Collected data
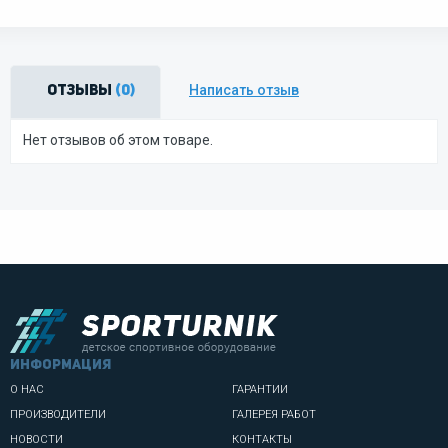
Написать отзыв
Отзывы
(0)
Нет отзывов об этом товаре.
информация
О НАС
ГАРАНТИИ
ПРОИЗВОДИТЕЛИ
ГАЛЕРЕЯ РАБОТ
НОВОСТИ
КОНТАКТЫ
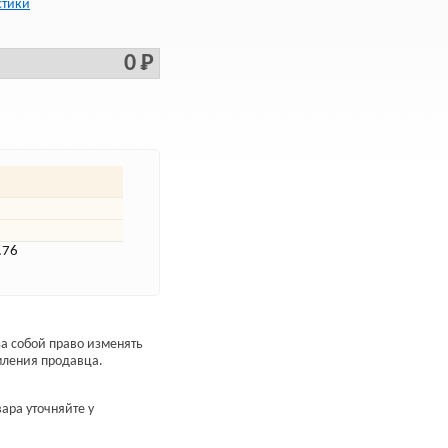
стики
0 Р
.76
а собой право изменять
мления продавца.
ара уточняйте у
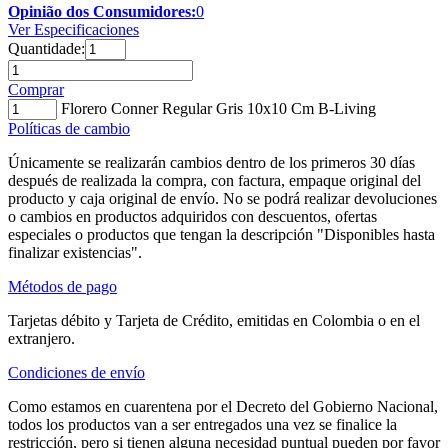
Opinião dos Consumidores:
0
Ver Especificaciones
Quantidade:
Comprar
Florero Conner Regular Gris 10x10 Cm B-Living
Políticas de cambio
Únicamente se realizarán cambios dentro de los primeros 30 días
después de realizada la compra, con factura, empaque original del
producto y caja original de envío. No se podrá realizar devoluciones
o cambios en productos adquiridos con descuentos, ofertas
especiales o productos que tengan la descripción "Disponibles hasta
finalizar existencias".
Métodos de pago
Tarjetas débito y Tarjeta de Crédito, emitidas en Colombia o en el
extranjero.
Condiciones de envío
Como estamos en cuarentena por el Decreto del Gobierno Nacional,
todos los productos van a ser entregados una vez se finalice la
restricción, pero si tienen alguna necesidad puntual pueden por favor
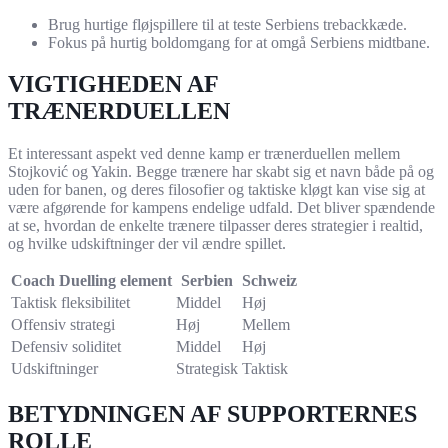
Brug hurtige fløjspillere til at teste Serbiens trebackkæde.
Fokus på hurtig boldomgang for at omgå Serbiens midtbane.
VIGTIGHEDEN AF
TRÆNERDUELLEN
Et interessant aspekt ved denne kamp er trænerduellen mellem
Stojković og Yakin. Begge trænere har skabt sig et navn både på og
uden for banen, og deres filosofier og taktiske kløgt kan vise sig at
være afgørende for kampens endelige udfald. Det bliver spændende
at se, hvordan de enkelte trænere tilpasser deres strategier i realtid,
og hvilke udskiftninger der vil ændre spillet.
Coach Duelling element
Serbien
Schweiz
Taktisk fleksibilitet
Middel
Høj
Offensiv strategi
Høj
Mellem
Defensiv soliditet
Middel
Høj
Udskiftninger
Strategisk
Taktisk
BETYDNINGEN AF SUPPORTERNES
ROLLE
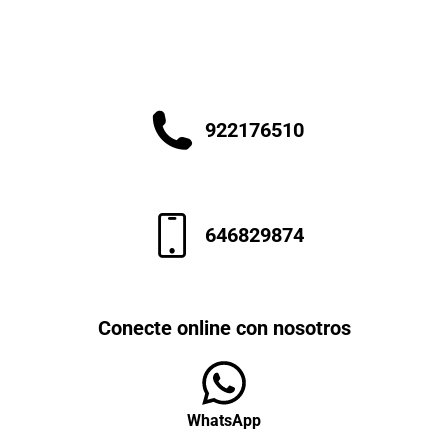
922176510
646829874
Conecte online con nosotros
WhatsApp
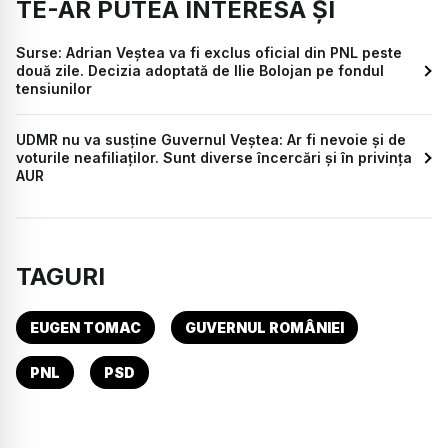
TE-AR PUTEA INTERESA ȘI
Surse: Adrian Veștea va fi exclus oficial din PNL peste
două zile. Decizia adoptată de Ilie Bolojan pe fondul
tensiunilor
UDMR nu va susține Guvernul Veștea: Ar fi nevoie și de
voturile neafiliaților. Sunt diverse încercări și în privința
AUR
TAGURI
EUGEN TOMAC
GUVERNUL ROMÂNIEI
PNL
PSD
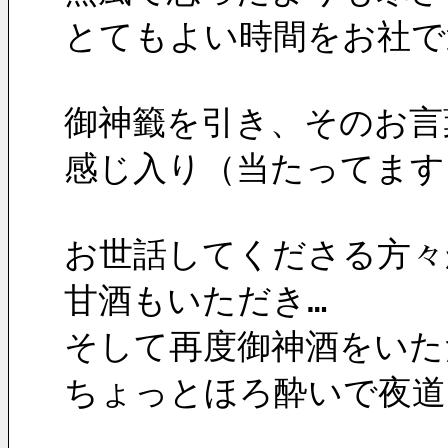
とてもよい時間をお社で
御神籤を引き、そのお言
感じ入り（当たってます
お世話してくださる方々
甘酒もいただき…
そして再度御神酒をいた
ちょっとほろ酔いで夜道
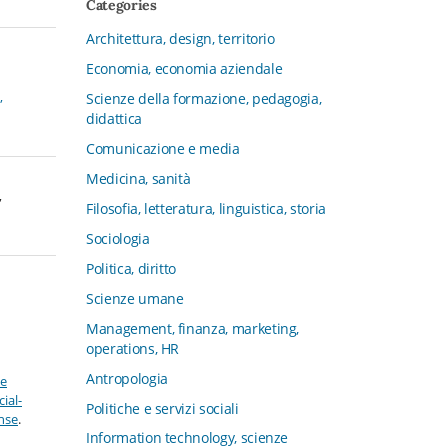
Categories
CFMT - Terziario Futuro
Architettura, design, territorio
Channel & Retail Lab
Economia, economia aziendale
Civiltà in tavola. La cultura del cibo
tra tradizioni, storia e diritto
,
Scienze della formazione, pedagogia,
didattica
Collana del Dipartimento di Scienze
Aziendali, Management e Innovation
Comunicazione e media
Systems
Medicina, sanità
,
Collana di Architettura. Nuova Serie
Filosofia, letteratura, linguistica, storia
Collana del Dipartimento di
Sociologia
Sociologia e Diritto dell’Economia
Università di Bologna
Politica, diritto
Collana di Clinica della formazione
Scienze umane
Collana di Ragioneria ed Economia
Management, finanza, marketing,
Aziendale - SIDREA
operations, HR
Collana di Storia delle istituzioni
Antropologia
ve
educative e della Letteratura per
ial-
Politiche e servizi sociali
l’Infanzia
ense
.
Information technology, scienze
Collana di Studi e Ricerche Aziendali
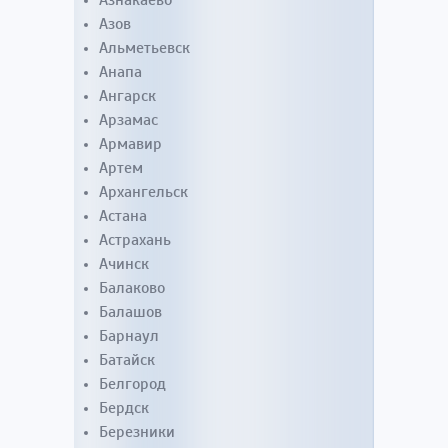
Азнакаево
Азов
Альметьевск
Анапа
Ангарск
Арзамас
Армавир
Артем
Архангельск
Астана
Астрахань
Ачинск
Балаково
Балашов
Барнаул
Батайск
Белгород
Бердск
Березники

- WORK TO BE COMPLETED
Drop the pictures; repeat each entry above exactly.

- YOUR RESPONSE
Написать отзыв
Отзывы
(0)
Нет отзывов об этом товаре.
информация
О НАС
ГАРАНТИИ
ПРОИЗВОДИТЕЛИ
ГАЛЕРЕЯ РАБОТ
НОВОСТИ
КОНТАКТЫ
стики
0 Р
.76
а собой право изменять
мления продавца.
ара уточняйте у
Opinião dos Consumidores:
0
Ver Especificaciones
Quantidade:
Comprar
Florero Conner Regular Gris 10x10 Cm B-Living
Políticas de cambio
Únicamente se realizarán cambios dentro de los primeros 30 días
después de realizada la compra, con factura, empaque original del
producto y caja original de envío. No se podrá realizar devoluciones
o cambios en productos adquiridos con descuentos, ofertas
especiales o productos que tengan la descripción "Disponibles hasta
finalizar existencias".
Métodos de pago
Tarjetas débito y Tarjeta de Crédito, emitidas en Colombia o en el
extranjero.
Condiciones de envío
Como estamos en cuarentena por el Decreto del Gobierno Nacional,
todos los productos van a ser entregados una vez se finalice la
restricción, pero si tienen alguna necesidad puntual pueden por favor
Brug hurtige fløjspillere til at teste Serbiens trebackkæde.
Fokus på hurtig boldomgang for at omgå Serbiens midtbane.
VIGTIGHEDEN AF
TRÆNERDUELLEN
Et interessant aspekt ved denne kamp er trænerduellen mellem
Stojković og Yakin. Begge trænere har skabt sig et navn både på og
uden for banen, og deres filosofier og taktiske kløgt kan vise sig at
være afgørende for kampens endelige udfald. Det bliver spændende
at se, hvordan de enkelte trænere tilpasser deres strategier i realtid,
og hvilke udskiftninger der vil ændre spillet.
Coach Duelling element
Serbien
Schweiz
Taktisk fleksibilitet
Middel
Høj
Offensiv strategi
Høj
Mellem
Defensiv soliditet
Middel
Høj
Udskiftninger
Strategisk
Taktisk
BETYDNINGEN AF SUPPORTERNES
ROLLE
922176510
646829874
Conecte online con nosotros
WhatsApp
TE-AR PUTEA INTERESA ȘI
Surse: Adrian Veștea va fi exclus oficial din PNL peste
două zile. Decizia adoptată de Ilie Bolojan pe fondul
tensiunilor
UDMR nu va susține Guvernul Veștea: Ar fi nevoie și de
voturile neafiliaților. Sunt diverse încercări și în privința
AUR
TAGURI
EUGEN TOMAC
GUVERNUL ROMÂNIEI
PNL
PSD
とてもよい時間をお社で
御神籤を引き、そのお言
感じ入り（当たってます
お世話してくださる方々
甘酒もいただき…
そして再度御神酒をいた
ちょっとほろ酔いで夜道
Categories
CFMT - Terziario Futuro
Architettura, design, territorio
Channel & Retail Lab
Economia, economia aziendale
Civiltà in tavola. La cultura del cibo
tra tradizioni, storia e diritto
,
Scienze della formazione, pedagogia,
didattica
Collana del Dipartimento di Scienze
Aziendali, Management e Innovation
Comunicazione e media
Systems
Medicina, sanità
,
Collana di Architettura. Nuova Serie
Filosofia, letteratura, linguistica, storia
Collana del Dipartimento di
Sociologia
Sociologia e Diritto dell’Economia
Università di Bologna
Politica, diritto
Collana di Clinica della formazione
Scienze umane
Collana di Ragioneria ed Economia
Management, finanza, marketing,
Aziendale - SIDREA
operations, HR
Collana di Storia delle istituzioni
Antropologia
ve
educative e della Letteratura per
ial-
Politiche e servizi sociali
l’Infanzia
ense
.
Information technology, scienze
Collana di Studi e Ricerche Aziendali
Азнакаево
Азов
Альметьевск
Анапа
Ангарск
Арзамас
Армавир
Артем
Архангельск
Астана
Астрахань
Ачинск
Балаково
Балашов
Барнаул
Батайск
Белгород
Бердск
Березники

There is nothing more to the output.